- Problem details
What lines in the records below mention "Anspruch"? List them all.

Given records below:

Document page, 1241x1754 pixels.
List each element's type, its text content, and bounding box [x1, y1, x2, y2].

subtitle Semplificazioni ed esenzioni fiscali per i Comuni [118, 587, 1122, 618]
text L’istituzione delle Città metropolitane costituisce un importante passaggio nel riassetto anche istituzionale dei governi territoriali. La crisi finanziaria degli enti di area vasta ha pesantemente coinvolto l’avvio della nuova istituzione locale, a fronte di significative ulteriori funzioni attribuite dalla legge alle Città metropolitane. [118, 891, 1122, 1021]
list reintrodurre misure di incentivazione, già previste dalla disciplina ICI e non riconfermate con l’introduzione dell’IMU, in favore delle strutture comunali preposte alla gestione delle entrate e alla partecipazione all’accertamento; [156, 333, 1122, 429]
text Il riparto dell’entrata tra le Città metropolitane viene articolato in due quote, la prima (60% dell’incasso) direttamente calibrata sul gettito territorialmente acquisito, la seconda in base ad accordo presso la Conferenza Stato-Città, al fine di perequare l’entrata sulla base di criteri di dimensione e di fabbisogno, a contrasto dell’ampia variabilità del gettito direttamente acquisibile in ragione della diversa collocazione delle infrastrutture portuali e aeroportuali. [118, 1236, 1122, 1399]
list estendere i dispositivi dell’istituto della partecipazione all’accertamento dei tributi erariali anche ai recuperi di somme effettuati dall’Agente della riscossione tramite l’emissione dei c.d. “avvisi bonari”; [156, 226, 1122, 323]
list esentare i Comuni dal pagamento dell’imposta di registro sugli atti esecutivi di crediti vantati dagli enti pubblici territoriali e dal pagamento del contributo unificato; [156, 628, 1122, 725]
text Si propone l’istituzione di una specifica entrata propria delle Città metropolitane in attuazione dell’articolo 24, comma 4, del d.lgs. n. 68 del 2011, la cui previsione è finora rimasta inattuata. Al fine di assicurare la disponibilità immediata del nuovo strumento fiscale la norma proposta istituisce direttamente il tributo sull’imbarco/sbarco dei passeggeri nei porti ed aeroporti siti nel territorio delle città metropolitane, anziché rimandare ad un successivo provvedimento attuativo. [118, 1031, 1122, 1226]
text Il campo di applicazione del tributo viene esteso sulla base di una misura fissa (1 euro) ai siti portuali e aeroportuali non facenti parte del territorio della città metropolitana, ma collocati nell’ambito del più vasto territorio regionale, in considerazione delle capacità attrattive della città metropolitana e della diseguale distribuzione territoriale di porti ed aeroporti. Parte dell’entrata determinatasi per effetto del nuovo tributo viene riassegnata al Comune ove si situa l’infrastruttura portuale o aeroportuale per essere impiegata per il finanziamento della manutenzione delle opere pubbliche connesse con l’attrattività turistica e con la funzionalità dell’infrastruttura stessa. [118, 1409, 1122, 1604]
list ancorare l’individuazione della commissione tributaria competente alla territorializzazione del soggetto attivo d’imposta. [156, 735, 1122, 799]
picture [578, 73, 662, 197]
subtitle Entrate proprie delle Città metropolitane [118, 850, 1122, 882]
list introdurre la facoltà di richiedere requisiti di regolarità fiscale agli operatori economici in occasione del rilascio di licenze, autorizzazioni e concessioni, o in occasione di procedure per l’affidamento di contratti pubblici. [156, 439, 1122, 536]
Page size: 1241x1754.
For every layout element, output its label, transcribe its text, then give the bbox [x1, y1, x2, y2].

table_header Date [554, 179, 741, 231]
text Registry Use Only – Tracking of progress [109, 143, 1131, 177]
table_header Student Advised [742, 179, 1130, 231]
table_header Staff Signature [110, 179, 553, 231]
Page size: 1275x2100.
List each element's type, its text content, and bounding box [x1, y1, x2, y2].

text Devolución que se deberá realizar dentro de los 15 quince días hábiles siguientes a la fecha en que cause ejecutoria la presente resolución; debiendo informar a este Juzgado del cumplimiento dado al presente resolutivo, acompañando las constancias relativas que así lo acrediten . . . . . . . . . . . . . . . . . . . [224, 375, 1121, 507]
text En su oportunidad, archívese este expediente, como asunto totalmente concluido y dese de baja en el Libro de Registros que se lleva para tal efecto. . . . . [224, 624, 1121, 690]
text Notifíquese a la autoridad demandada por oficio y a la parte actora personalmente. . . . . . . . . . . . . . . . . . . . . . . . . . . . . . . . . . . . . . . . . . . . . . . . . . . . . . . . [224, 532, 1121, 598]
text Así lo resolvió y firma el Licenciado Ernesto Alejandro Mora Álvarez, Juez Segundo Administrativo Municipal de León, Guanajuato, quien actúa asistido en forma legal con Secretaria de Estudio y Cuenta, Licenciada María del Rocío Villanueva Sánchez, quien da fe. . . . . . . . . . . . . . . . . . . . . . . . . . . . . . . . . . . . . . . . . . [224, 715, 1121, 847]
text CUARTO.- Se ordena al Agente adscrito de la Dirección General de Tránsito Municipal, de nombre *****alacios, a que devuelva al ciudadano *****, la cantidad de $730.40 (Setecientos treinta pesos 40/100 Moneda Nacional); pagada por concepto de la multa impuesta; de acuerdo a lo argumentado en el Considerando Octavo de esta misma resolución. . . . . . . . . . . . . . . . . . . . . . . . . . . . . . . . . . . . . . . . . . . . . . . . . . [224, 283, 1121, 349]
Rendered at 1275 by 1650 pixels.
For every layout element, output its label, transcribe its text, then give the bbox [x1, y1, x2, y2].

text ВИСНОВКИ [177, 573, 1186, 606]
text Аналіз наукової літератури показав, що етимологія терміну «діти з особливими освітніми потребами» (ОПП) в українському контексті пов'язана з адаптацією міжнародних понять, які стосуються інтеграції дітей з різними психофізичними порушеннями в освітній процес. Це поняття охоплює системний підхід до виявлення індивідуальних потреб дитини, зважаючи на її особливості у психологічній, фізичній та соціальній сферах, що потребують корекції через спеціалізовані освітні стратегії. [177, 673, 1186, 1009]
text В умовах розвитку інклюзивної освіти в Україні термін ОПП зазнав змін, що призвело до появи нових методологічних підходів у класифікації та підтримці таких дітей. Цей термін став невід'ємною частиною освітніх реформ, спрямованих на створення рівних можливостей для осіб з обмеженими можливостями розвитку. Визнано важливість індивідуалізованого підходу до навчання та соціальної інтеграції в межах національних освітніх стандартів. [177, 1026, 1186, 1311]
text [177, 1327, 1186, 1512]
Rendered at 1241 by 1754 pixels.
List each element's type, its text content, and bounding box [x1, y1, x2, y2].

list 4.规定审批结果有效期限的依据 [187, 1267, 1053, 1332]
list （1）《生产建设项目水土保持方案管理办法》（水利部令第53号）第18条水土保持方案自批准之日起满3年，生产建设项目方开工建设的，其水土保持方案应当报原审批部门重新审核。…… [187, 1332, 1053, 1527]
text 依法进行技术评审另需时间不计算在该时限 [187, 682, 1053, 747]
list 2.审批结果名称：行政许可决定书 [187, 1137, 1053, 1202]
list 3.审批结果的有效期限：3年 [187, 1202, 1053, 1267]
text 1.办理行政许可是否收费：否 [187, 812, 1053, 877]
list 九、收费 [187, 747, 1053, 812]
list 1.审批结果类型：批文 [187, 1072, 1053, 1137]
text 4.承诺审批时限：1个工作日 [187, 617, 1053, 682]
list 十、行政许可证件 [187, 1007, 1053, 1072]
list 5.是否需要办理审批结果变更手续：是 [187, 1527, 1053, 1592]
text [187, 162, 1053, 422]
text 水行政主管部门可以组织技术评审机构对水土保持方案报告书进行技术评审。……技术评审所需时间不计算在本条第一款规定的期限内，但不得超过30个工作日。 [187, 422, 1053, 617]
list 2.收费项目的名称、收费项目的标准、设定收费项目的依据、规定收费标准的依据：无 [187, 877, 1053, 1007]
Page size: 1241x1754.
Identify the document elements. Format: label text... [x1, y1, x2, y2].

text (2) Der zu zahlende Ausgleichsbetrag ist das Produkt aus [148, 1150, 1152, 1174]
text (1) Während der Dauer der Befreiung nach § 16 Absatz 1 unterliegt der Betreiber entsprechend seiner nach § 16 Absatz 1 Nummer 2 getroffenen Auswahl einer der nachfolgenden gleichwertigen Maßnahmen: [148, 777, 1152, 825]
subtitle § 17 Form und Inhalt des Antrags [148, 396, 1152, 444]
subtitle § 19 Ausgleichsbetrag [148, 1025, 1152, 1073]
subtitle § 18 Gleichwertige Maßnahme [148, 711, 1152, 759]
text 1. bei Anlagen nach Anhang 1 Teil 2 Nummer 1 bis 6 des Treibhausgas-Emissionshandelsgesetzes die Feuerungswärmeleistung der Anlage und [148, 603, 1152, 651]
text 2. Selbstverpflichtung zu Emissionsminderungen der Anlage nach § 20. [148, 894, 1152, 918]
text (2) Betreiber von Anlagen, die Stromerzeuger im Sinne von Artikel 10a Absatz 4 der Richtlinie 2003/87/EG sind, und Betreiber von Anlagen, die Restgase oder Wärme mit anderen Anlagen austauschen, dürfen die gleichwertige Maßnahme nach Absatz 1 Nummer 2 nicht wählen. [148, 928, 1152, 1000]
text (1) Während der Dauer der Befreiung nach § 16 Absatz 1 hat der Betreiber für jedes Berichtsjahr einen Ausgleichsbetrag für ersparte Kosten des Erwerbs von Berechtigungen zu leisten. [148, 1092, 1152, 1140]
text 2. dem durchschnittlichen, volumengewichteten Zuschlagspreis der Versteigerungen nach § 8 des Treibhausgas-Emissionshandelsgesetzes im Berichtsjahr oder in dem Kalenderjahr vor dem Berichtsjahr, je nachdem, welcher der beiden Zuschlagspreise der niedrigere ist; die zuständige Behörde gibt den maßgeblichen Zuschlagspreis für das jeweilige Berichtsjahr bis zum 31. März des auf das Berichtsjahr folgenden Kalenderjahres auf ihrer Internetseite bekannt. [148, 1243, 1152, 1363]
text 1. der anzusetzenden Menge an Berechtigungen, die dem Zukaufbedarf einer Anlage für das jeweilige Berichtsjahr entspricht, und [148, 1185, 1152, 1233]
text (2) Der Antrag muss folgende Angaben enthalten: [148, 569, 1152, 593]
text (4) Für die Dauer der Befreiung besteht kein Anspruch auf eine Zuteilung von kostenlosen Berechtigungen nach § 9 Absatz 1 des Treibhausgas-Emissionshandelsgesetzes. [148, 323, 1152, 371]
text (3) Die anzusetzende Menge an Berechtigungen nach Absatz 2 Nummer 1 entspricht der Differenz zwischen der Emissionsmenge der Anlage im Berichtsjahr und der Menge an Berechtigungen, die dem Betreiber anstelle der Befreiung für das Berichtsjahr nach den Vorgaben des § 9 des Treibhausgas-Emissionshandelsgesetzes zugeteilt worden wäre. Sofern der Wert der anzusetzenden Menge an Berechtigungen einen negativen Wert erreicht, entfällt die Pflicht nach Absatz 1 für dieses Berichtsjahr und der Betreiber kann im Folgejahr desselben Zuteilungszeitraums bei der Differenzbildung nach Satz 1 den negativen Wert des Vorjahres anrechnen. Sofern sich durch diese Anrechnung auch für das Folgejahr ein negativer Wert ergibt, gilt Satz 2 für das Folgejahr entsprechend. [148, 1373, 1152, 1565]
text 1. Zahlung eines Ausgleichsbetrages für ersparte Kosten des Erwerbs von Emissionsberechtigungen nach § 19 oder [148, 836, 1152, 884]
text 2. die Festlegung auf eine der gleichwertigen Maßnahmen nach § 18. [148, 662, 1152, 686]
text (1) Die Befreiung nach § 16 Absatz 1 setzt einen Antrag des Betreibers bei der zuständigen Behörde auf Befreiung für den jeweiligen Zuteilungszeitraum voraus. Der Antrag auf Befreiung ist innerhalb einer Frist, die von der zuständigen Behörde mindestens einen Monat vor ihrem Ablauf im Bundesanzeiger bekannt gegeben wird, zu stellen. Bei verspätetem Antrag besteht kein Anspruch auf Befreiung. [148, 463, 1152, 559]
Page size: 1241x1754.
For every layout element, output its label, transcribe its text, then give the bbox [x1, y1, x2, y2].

End of Given records.

- Your response
text (4) Für die Dauer der Befreiung besteht kein Anspruch auf eine Zuteilung von kostenlosen Berechtigungen nach § 9 Absatz 1 des Treibhausgas-Emissionshandelsgesetzes. [148, 323, 1152, 371]
text (1) Die Befreiung nach § 16 Absatz 1 setzt einen Antrag des Betreibers bei der zuständigen Behörde auf Befreiung für den jeweiligen Zuteilungszeitraum voraus. Der Antrag auf Befreiung ist innerhalb einer Frist, die von der zuständigen Behörde mindestens einen Monat vor ihrem Ablauf im Bundesanzeiger bekannt gegeben wird, zu stellen. Bei verspätetem Antrag besteht kein Anspruch auf Befreiung. [148, 463, 1152, 559]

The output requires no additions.